January 8, 2009 / 4:39 AM / 11 years ago

情報BOX:米財政赤字拡大がもたらす危険

 [7日 ロイター] 米議会予算局(CBO)は7日、2009会計年度(08年10月─09年9月)の財政赤字が過去最大の1兆1860億ドルに拡大、10年度の財政赤字は7030億ドルとの見通しを示した。ただ、新たな景気刺激策が導入される見通しであることから、09・10年度の財政赤字はさらに大幅に拡大する可能性が高い。

 1月7日、米財政赤字拡大がもたらす危険に関するシナリオをまとめた。写真はニューヨーク証券取引所。昨年12月撮影(2009年 ロイター/Lucas Jackson)

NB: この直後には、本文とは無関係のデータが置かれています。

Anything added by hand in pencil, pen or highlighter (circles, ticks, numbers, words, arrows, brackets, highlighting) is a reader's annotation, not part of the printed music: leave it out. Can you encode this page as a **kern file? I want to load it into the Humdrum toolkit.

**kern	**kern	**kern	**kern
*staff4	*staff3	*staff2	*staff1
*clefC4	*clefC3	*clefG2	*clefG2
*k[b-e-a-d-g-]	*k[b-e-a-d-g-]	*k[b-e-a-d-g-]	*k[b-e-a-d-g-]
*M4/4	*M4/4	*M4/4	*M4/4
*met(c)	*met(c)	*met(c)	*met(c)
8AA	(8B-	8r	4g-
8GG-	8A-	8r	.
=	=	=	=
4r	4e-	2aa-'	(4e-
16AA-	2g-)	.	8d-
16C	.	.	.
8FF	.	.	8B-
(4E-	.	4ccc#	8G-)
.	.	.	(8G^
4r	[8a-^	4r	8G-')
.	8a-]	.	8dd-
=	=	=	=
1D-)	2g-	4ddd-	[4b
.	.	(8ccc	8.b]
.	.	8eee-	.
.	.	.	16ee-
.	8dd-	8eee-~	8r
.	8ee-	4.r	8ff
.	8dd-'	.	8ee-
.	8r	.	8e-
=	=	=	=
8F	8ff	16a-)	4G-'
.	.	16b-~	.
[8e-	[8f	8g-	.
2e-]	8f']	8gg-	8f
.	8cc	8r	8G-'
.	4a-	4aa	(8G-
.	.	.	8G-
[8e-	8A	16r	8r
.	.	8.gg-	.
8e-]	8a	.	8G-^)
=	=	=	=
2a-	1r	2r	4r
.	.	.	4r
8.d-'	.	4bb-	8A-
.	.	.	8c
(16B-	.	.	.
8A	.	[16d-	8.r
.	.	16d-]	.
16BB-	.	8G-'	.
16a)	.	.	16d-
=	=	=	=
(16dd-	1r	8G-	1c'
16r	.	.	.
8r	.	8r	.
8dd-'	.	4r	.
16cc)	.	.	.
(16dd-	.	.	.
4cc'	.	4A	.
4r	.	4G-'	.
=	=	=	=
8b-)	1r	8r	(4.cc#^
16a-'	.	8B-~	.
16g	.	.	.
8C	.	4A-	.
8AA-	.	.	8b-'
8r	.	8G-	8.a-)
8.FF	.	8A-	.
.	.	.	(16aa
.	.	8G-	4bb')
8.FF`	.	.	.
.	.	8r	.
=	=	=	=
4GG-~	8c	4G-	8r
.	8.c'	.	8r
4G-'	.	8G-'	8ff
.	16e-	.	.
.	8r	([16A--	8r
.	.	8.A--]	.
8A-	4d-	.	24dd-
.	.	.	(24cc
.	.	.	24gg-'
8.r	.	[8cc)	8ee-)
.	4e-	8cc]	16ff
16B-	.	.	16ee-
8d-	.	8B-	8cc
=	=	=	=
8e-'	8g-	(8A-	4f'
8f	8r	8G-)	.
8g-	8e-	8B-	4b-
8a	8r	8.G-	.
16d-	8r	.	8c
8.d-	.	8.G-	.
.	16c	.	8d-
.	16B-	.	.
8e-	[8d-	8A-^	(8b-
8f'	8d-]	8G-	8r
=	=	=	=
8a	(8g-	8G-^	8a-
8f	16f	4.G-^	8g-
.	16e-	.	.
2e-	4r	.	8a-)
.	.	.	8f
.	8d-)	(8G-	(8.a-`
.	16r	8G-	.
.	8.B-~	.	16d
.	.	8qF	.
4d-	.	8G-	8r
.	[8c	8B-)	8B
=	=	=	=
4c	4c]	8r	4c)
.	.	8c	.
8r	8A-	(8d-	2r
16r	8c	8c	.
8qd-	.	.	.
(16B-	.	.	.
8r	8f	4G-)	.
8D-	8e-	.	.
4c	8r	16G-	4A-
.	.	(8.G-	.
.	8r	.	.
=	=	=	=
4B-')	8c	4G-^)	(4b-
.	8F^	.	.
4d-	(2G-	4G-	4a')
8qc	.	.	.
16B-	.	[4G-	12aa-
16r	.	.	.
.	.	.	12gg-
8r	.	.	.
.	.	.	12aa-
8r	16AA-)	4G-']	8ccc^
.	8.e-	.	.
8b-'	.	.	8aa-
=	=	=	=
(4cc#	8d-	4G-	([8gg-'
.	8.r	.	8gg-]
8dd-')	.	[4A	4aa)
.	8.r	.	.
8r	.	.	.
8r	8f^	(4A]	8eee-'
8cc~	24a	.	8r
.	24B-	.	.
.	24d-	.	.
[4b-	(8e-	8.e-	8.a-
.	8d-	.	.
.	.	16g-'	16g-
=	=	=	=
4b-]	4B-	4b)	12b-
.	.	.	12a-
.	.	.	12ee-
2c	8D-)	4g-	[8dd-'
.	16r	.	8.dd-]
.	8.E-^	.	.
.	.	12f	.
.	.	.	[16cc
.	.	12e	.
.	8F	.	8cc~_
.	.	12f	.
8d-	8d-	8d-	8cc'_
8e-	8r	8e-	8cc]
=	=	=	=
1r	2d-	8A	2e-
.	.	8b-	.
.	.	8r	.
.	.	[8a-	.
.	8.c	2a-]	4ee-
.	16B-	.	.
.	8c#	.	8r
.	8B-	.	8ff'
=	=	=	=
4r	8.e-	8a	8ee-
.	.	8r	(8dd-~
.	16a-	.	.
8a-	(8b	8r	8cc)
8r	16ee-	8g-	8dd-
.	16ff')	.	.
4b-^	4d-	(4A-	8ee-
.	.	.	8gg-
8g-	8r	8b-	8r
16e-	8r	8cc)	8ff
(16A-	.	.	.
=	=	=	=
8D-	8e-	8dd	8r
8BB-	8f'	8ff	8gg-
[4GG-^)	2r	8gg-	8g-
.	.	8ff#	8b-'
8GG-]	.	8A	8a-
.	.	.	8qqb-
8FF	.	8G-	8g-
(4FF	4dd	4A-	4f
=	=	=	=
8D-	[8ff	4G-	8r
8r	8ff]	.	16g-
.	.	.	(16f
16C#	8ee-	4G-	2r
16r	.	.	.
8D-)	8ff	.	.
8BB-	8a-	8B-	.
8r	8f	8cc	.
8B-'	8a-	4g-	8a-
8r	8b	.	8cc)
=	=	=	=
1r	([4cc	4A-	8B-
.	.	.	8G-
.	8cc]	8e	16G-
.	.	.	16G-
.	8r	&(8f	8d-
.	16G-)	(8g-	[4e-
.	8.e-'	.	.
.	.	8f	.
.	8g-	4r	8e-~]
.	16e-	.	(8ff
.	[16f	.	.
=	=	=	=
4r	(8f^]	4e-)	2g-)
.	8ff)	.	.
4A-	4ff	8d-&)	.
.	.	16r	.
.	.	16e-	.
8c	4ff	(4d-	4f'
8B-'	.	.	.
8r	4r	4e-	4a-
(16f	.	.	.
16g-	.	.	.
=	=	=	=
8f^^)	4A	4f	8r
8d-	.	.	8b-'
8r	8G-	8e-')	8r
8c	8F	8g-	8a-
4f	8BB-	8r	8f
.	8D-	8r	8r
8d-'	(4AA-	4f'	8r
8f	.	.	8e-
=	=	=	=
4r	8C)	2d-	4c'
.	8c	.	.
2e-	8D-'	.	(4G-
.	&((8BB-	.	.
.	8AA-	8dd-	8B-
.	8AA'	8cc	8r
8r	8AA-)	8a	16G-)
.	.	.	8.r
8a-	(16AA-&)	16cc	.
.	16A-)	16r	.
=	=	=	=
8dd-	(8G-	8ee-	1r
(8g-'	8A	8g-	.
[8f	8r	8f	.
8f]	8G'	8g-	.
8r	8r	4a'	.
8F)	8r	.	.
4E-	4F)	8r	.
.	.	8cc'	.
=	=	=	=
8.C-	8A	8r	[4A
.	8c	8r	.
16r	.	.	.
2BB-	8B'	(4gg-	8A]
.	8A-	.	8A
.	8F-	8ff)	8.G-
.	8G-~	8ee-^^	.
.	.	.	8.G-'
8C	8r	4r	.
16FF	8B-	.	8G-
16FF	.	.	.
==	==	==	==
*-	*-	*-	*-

 また、オバマ次期大統領は、財政赤字が1兆ドルという状態が向こう数年は続く可能性がある、との認識を示している。米財政赤字の膨張について、ドルや金利、格付けへの影響を懸念する声も一部で出ている。

 以下は、米国の財政赤字拡大が市場に及ぼす影響に関するシナリオ。 

 ◎格付け低下

 1兆ドル規模の財政赤字が続けば、米政府は常に債務を返済するという投資家の信頼感が揺らぎ、「AAA」の格付け維持が難しくなりかねない。そうなれば外国人投資家は米国債を敬遠する。金融・経済危機を受けて、米国債は現在、安全な投資先として資金を集め、価格は歴史的な高水準になっているが、米国の格付けが引き下げられる可能性が高くなれば、債券市場は急落し、いわゆる「債券バブル」がはじける可能性がある。 

 ◎金利急上昇

 米国債への信認が失墜すれば、あらゆる金利が高騰。住宅や自動車の購入、大学の授業料支払いの際の借り入れコストが大幅に上昇する。米連邦準備理事会(FRB)の経済安定化努力が水泡に帰す恐れがある。 

 ◎ドル急落

 米国債への信認失墜は、ドルに悪材料。世界の準備通貨として、世界中の国々や企業は、原油を始めあらゆる資源の支払いにドルを使っている。投資家が米債券を売るならば、同様にドルも売るだろう。ドル危機が起きれば、世界の通商に活用される基軸通貨としての地位は終えん。ドルの価値が大きく損なわれ、米国の借り入れコストは一層上昇する。 

 ◎インフレ率が大幅に上昇

 ドルが下落し金利が高騰すれば、インフレ率が大幅に上昇する可能性がある。米国は、輸入が輸出を大幅に上回っているため、ドルの価値が下がれば、海外から購入する原油やその他製品の支払いが困難になる恐れもある。ただ現時点は、デフレのほうが差し迫った脅威とみられる。 

 ◎世界における米国の地位低下

 ドル・債券危機は、世界における米国の立場を揺るがす。ドルが準備通貨としての地位を失い、世界の投資家の米国への信頼感がなくなれば、自由市場経済、資本主義という概念すらも、危うくなる可能性がある。